▶ WORK REQUIRED
Count the lines in the records that contain the string "cinq" and give only that number.

[Saved data entries]
*** Block opens ***

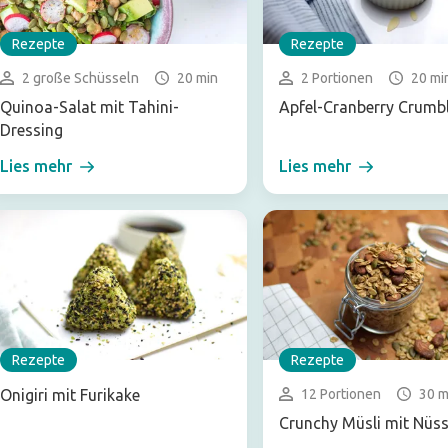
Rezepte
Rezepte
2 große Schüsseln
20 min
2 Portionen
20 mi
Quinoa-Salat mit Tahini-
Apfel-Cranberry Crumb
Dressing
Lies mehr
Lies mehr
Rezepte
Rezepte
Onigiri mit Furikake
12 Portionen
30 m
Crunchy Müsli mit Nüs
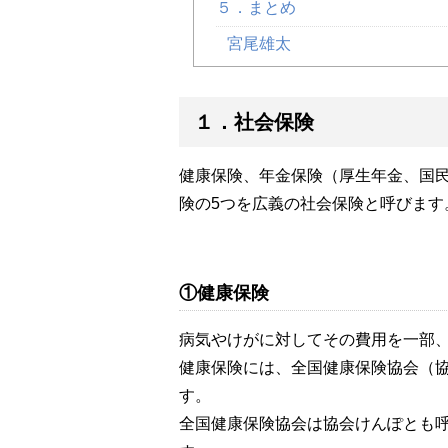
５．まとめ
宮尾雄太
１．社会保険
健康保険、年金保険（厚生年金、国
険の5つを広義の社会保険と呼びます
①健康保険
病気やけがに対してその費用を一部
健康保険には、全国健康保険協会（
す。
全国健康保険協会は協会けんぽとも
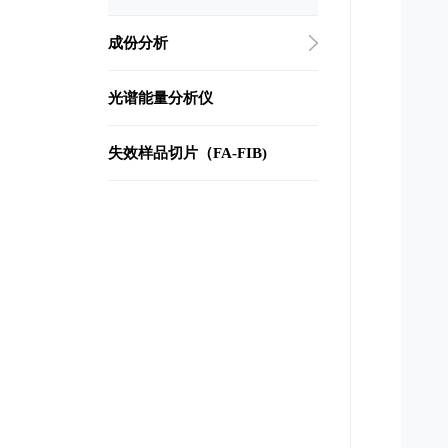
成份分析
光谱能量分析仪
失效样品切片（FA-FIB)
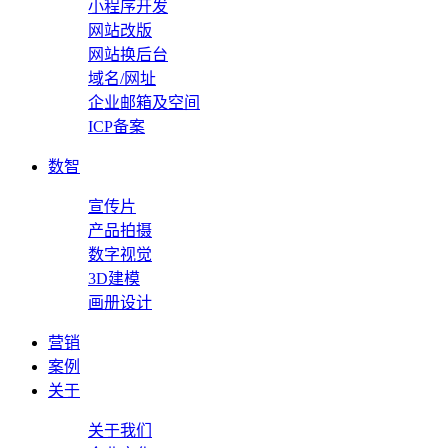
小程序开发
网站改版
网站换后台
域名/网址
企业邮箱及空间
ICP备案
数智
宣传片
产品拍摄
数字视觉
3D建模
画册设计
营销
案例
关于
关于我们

*** Block closes ***
*** Block opens ***

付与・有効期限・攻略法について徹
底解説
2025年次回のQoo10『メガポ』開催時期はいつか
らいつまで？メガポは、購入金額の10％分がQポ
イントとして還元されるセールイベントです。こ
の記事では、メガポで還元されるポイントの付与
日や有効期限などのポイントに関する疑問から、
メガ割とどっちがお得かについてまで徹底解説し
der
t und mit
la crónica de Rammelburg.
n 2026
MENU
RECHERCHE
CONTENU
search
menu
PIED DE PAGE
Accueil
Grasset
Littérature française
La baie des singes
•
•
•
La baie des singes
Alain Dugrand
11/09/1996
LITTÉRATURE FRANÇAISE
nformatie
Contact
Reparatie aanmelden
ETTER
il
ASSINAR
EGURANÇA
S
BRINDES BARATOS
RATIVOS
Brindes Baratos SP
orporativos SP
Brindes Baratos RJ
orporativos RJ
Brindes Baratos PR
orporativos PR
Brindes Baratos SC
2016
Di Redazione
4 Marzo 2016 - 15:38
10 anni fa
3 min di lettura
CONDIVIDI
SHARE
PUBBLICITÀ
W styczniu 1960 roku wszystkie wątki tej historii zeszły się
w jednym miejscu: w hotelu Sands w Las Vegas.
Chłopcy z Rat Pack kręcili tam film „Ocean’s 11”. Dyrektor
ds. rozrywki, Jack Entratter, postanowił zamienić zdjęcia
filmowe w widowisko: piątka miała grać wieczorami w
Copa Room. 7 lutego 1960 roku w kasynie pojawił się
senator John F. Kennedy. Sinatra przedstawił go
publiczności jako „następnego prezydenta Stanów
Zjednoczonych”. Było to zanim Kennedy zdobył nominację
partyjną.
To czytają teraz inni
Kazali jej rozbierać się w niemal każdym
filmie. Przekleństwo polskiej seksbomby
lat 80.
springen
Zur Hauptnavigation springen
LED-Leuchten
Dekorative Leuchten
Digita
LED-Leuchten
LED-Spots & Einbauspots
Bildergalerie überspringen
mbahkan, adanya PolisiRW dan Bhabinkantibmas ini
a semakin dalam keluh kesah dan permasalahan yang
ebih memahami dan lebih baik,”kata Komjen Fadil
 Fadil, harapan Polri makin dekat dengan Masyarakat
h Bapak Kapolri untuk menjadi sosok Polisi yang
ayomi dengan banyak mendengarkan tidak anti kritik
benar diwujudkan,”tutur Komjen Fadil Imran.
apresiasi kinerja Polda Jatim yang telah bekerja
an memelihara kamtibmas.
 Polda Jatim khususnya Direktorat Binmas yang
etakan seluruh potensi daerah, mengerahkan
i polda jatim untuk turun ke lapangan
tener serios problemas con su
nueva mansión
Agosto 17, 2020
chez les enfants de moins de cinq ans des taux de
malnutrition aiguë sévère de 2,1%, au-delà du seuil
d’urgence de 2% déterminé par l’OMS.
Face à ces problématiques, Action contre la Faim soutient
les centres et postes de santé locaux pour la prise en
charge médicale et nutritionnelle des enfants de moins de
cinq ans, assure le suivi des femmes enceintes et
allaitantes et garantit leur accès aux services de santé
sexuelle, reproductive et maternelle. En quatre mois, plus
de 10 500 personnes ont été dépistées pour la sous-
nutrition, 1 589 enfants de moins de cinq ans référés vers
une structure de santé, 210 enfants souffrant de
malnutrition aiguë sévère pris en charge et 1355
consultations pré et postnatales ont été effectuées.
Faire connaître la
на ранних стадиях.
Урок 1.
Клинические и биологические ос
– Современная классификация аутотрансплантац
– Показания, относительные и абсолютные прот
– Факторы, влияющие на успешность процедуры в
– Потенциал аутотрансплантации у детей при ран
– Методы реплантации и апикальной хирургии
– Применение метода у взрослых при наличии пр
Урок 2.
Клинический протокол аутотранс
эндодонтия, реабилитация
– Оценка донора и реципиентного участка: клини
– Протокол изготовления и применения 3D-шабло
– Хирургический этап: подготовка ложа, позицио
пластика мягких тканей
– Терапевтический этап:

*** Block closes ***
*** Block opens ***

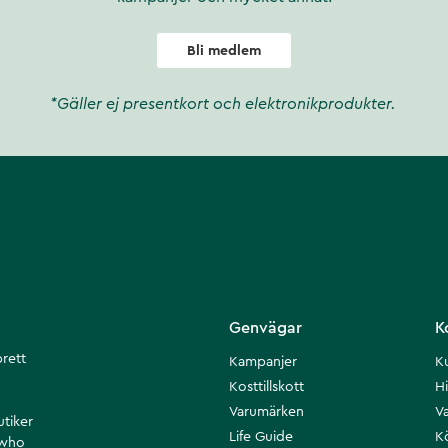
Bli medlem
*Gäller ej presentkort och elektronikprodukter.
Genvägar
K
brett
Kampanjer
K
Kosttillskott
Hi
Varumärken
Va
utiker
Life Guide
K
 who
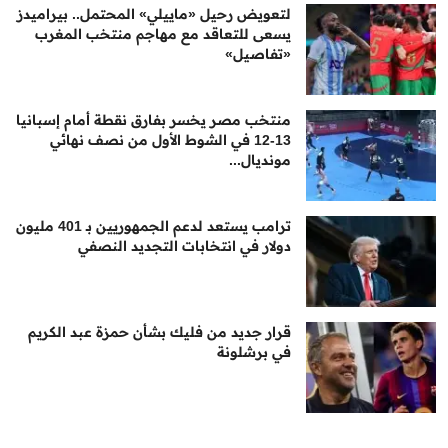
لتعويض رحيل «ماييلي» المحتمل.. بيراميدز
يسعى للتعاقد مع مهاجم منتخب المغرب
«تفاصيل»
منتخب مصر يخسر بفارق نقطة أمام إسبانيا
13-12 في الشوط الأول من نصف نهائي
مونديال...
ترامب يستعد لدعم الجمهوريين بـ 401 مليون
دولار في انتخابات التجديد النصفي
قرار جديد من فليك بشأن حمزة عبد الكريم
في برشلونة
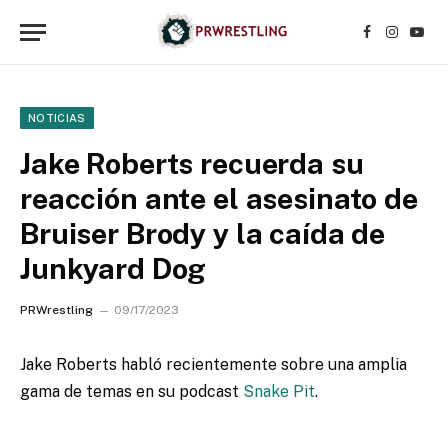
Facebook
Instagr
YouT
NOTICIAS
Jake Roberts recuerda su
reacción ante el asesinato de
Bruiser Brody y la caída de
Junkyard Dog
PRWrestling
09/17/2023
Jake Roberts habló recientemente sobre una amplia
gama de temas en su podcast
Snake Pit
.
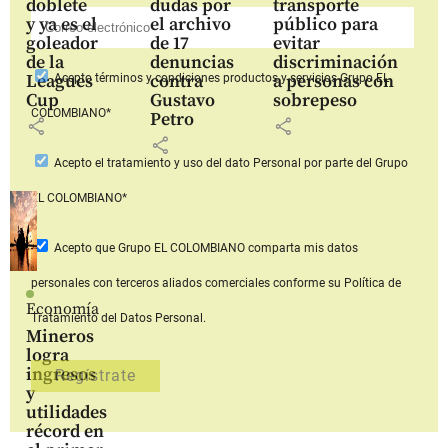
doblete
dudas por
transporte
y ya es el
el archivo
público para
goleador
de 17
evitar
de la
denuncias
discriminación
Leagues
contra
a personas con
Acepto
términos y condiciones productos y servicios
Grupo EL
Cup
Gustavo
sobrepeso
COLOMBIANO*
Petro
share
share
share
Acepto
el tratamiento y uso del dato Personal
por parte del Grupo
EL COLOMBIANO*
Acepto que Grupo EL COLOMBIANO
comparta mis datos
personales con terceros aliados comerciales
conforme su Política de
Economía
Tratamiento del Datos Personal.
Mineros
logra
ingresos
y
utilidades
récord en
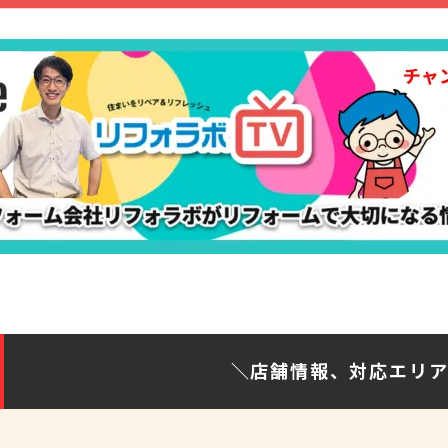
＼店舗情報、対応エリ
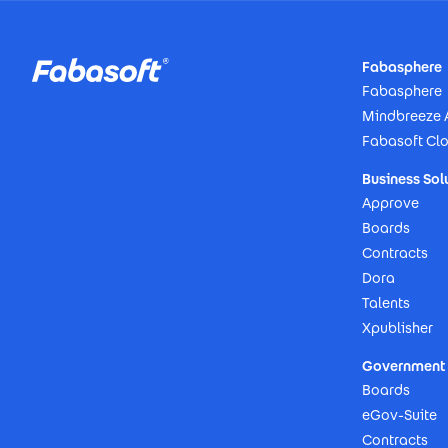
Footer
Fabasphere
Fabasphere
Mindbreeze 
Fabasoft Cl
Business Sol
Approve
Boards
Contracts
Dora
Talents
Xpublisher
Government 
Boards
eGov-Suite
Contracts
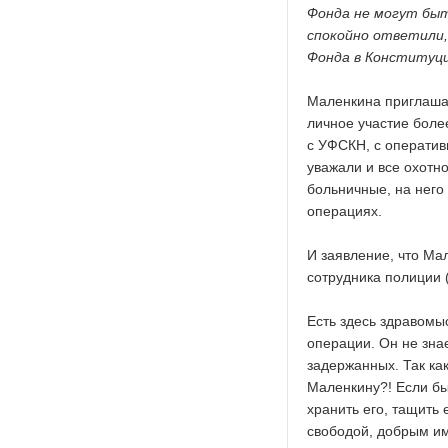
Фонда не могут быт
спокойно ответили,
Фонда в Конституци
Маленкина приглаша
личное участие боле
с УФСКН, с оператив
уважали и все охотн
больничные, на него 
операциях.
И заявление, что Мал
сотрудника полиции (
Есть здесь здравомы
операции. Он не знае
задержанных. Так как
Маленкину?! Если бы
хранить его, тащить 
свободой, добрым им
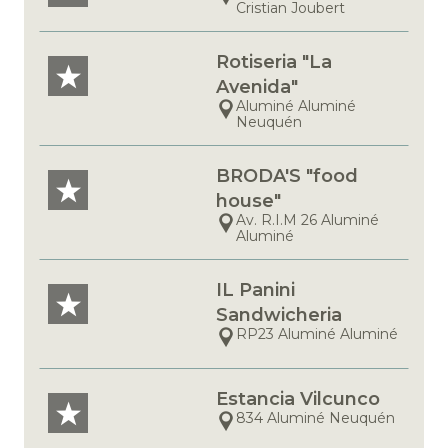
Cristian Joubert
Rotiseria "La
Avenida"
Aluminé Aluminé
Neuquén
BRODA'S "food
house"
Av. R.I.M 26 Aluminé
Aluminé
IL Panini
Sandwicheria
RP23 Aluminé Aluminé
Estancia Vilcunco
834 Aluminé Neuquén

*** Block closes ***

▶ EXERCISE SOLUTION
3